Check your understanding:
1) The Thrift tutorial gives a bulleted list of the packages that must be installed to compile Thrift. Name every package in that list.
2) Reproduce word for word the passage of the Thrift tutorial starting with "Saturday, November 29, 2008" and going on through "language you specify.".

Exercise text:
################

Saturday, November 29, 2008

Thrift + HBase + PHP

Thrift is a framework initially developped by Facebook that allows RPC communication between a client and a server written in C++, Java, Python, PHP or Ruby. It generates, using a definition file, data types and services interfaces in the programming language you specify.

Hbase database has a Thrift interface, so it can be called from any language supported by Thrift. It's the easiest way right now to call Hbase from PHP. Here is a little tutorial on how to install Thrift on Ubuntu and how to generate PHP client files used for Hbase access.

First of all, for any information about Thrift, you can have a look at Thrift wiki. This tutorial also take in account that you have apache and php5 installed and working in your ubuntu system.

Install requirement
(From: http://wiki.apache.org/thrift/GettingUbuntuPackages)
You need to install the following packages in order to compile Thrift:
  • Automake
  • LibTool
  • Flex
  • Bison
  • Boost Libraries
In a shell, type:
sudo apt-get install build-essential automake libtool flex bison libboost*
Installing Thrift
(From: http://wiki.apache.org/thrift/ThriftInstallation)

################

Provided data:
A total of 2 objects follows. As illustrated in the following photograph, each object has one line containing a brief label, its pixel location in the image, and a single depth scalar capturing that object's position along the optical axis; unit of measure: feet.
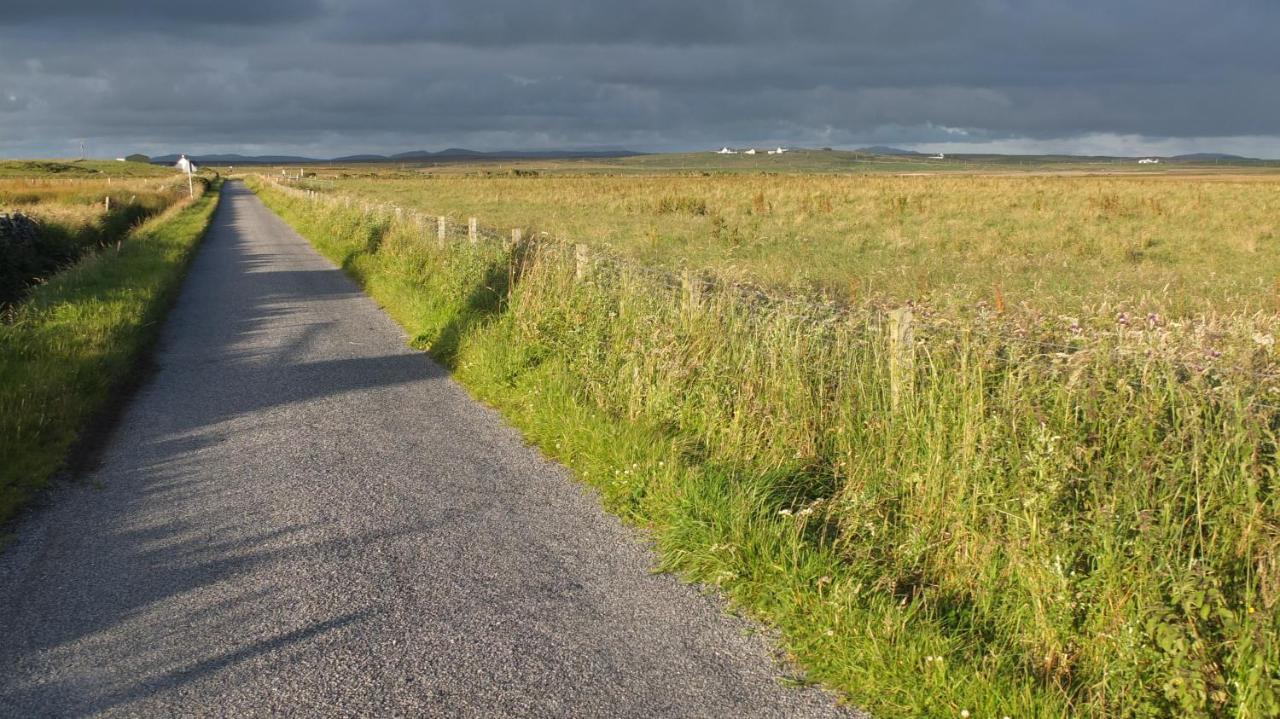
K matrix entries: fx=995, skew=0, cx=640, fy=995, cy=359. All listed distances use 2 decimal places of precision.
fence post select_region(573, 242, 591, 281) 34.86
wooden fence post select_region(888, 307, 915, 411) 17.95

################

Answers to this exercise:
1) Automake, LibTool, Flex, Bison, Boost Libraries

2)
Saturday, November 29, 2008

Thrift + HBase + PHP

Thrift is a framework initially developped by Facebook that allows RPC communication between a client and a server written in C++, Java, Python, PHP or Ruby. It generates, using a definition file, data types and services interfaces in the programming language you specify.